As machine learning experiments become more complex, their carbon footprints are swelling. Now, researchers have calculated the carbon cost of training a series of models in cloud computing data centers in different locations. Their findings could help researchers reduce emissions from work that relies on artificial intelligence (AI).
The research team found significant differences in emissions across geographic locations. Jesse Dodge, a machine learning researcher at the Allen Institute for AI in Seattle, Washington, and co-lead of the study, said that in the same AI experiment, “the most efficient areas produced emissions of about one-third of the least efficient regions.”
Priya Donti, a machine learning researcher at Carnegie Mellon University in Pittsburgh, Pennsylvania, and co-founder of the Climate Change AI group, said that so far, there haven’t been any good tools for measuring cloud-based AI production. emissions.
“This is great work that contributes to important conversations about how to manage machine learning workloads to reduce emissions,” she said.

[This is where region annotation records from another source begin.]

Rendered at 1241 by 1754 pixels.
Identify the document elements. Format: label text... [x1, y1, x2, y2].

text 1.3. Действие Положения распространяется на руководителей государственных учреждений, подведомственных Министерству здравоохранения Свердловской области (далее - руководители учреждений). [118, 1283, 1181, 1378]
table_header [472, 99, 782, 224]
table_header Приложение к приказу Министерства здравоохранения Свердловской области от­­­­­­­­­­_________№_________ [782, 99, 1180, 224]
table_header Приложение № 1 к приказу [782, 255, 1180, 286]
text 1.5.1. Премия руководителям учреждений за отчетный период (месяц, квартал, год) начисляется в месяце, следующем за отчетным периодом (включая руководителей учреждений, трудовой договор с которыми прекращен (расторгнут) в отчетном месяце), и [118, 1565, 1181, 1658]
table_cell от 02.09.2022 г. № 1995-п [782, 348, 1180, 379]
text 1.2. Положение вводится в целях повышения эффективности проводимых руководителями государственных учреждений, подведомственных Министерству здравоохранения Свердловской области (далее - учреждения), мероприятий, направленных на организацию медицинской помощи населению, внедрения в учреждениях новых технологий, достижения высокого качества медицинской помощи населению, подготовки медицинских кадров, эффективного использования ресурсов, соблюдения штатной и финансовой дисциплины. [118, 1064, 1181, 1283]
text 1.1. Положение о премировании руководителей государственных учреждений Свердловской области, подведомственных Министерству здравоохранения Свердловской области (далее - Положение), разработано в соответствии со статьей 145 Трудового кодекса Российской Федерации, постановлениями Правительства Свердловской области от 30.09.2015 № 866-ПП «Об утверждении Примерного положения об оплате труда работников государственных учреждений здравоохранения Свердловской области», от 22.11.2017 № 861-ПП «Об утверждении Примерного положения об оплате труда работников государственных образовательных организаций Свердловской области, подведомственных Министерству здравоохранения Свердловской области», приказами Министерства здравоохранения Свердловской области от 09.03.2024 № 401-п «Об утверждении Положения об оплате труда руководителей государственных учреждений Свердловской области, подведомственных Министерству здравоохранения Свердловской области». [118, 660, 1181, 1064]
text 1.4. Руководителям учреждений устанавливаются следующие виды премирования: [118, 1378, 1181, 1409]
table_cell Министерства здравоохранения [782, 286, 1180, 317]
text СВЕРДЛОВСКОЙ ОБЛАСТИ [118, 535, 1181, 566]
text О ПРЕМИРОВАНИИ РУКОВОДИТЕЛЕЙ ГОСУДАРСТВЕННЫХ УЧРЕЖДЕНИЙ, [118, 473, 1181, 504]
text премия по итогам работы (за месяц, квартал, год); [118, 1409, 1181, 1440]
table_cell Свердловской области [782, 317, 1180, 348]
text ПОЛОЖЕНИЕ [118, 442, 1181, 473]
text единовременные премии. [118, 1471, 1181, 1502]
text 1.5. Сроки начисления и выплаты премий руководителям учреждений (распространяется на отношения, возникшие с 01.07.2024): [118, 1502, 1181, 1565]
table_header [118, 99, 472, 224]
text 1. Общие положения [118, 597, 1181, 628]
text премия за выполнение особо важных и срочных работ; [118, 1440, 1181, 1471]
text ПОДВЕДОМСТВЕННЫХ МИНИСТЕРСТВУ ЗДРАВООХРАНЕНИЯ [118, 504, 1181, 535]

Dodge and his collaborators, including researchers from Microsoft, monitored power consumption while training 11 common AI models, from language models that power Google Translate to Vision algorithms for automatically labeling images. They combined this data with estimates of how emissions from the grid powering 16 Microsoft Azure cloud computing servers changed over time to calculate training energy consumption across a range of locations.
Facilities in different locations have different carbon footprints due to changes in global power supplies and fluctuations in demand. The team found that training BERT, a common machine learning language model, in a data center in central America or Germany would emit 22-28 kilograms of carbon dioxide, depending on the time of year. That's more than double the emissions from the same experiment in Norway, which gets most of its electricity from hydroelectric power, while France relies mostly on nuclear energy.
The time you spend doing experiments every day is also important. For example, Dodge said, training AI at night in Washington, when the state's electricity comes from hydropower, would result in lower emissions than training AI during the day, when the daytime electricity also comes from gas stations. He presented the results last month at the Association for Computing Machinery for Fairness, Accountability and Transparency conference in Seoul.
The emissions from AI models also vary widely. Image classifier DenseNet produced the same CO2 emissions as charging a cell phone while training a medium-sized language model called Transformer (which is much smaller than the popular language model GPT-3, made by research firm OpenAI) in California San Francisco produces about the same amount of emissions as a typical American household produces in a year. Additionally, the team only went through 13 percent of the Transformer's training process; training it fully would produce emissions "on the order of magnitude of burning an entire rail car full of coal," Dodge says.
He added that emissions figures are also underestimated because they do not include factors such as electricity used for data center overhead or emissions used to create the necessary hardware. Ideally, Donti said, the numbers should also include error bars to account for the significant potential uncertainty in grid emissions at a given time.
All other factors being equal, Dodge hopes this research can help scientists choose data centers for experiments that minimize emissions. "This decision turned out to be one of the most impactful things one can do in the discipline," he said. As a result of this work, Microsoft is now providing information about the power consumption of its hardware to researchers using its Azure services.
Chris Preist, who studies the impact of digital technology on environmental sustainability at the University of Bristol in the UK, said the onus on reducing emissions should lie with cloud providers rather than researchers. Suppliers can ensure that at any given time, the data centers with the lowest carbon intensity are used the most, he said. Donti adds that they can also employ flexible policies that allow machine learning runs to start and stop when emissions are reduced.
Dodge said tech companies conducting the largest experiments should bear the greatest responsibility for transparency about emissions and minimizing or offsetting them. He noted that machine learning is not always harmful to the environment. It can help design efficient materials, simulate climate, and track deforestation and endangered species. Still, AI’s growing carbon footprint is becoming a major cause of concern for some scientists. Dodge said that while some research groups are working on tracking carbon emissions, transparency "has not yet developed into a community norm."
"The whole point of this effort is to try to bring transparency to this subject because it's sorely lacking right now," he said.